Personal information
- Full name: Omar José Fleitas Castellano
- Date of birth: 6 December 1991 (age 34)
- Place of birth: Fontanales, Spain
- Height: 1.78 m (5 ft 10 in)
- Position: Midfielder

Team information
- Current team: Mensajero

Youth career
- Las Palmas

Senior career*
- Years: Team / Apps / (Gls)
- 2008: Las Palmas / 1 / (0)
- 2010–2013: Las Palmas B / 92 / (9)
- 2013: Granadilla
- 2013–2014: Vecindario / 11 / (1)
- 2014–2015: Fuenlabrada / 51 / (2)
- 2015–2017: Mensajero / 56 / (2)
- 2017: Guijuelo / 7 / (0)
- 2017–2021: Mensajero / 82 / (12)
- 2021–2024: Los Llanos Aridane
- 2024–2025: Arucas / 12 / (0)
- 2025–: Mensajero / 2 / (0)

= Omar Fleitas =

Spanish footballer

Omar José Fleitas Castellano (born 6 December 1991), often known simply as Omar, is a Spanish footballer who plays for Tercera Federación club Mensajero as a midfielder.

==Football career==
Born in Fontanales, Moya, Las Palmas, Canary Islands, Omar graduated from UD Las Palmas' youth system. On 15 June 2008, while still a junior, he made his professional debut, coming on as a second-half substitute in a 1–3 away loss against Albacete Balompié in the Segunda División; at the age of 16 years and 206 days, he was the youngest player ever to debut for the club, surpassing Orlando Suárez's record.

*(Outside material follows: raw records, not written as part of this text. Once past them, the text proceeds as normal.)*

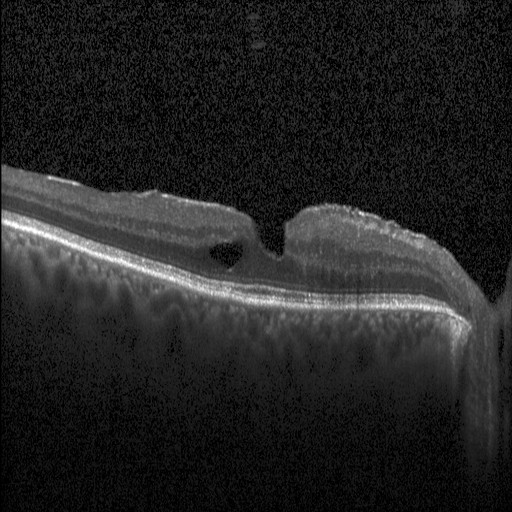
Centered on the fovea. Optical coherence tomography B-scan. SD-OCT. Instrument: Heidelberg Spectralis
DME.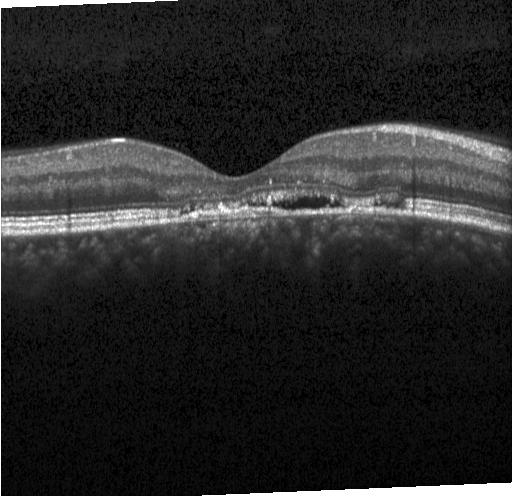 Optical coherence tomography B-scan
Diagnosis: a choroidal neovascular membrane.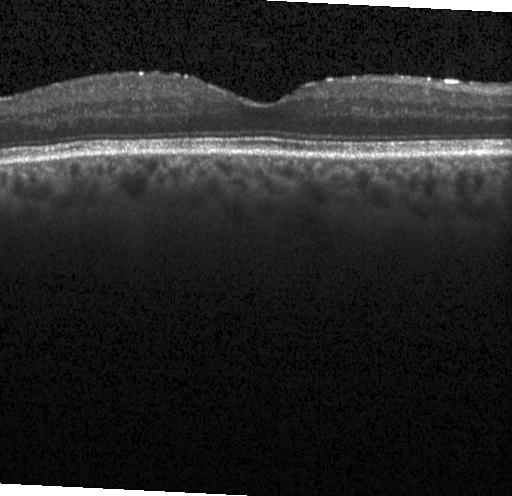 Retinal OCT B-scan; spectral-domain optical coherence tomography; through the macula
Impression: neither choroidal neovascularization, diabetic macular edema, nor drusen.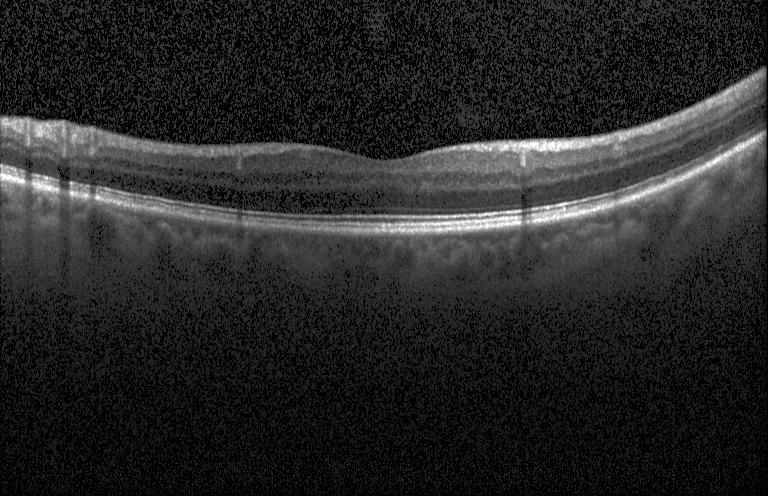 OCT line scan. Dx: no choroidal neovascularization, no diabetic macular edema, and no drusen.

Omar was assigned to the reserves in the Tercera División, for the 2010–11 season. In July 2013, after achieving promotion to the Segunda División B, he rejected a new deal from the club, and joined Atlético Granadilla also in the fourth level on 5 August.

In October 2013, however, Omar rescinded his link and moved to fellow league team UD Vecindario. On 22 January 2014 he left, and signed an 18-month deal with CF Fuenlabrada in the third level.